● Given information
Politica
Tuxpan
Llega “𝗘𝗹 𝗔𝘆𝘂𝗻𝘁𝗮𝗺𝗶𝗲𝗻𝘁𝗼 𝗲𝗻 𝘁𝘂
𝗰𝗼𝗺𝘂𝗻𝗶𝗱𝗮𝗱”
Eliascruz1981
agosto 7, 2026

● Exercise instructions
Write out every line of the material above without any change.

● Exercise result
Politica
Tuxpan
Llega “𝗘𝗹 𝗔𝘆𝘂𝗻𝘁𝗮𝗺𝗶𝗲𝗻𝘁𝗼 𝗲𝗻 𝘁𝘂
𝗰𝗼𝗺𝘂𝗻𝗶𝗱𝗮𝗱”
Eliascruz1981
agosto 7, 2026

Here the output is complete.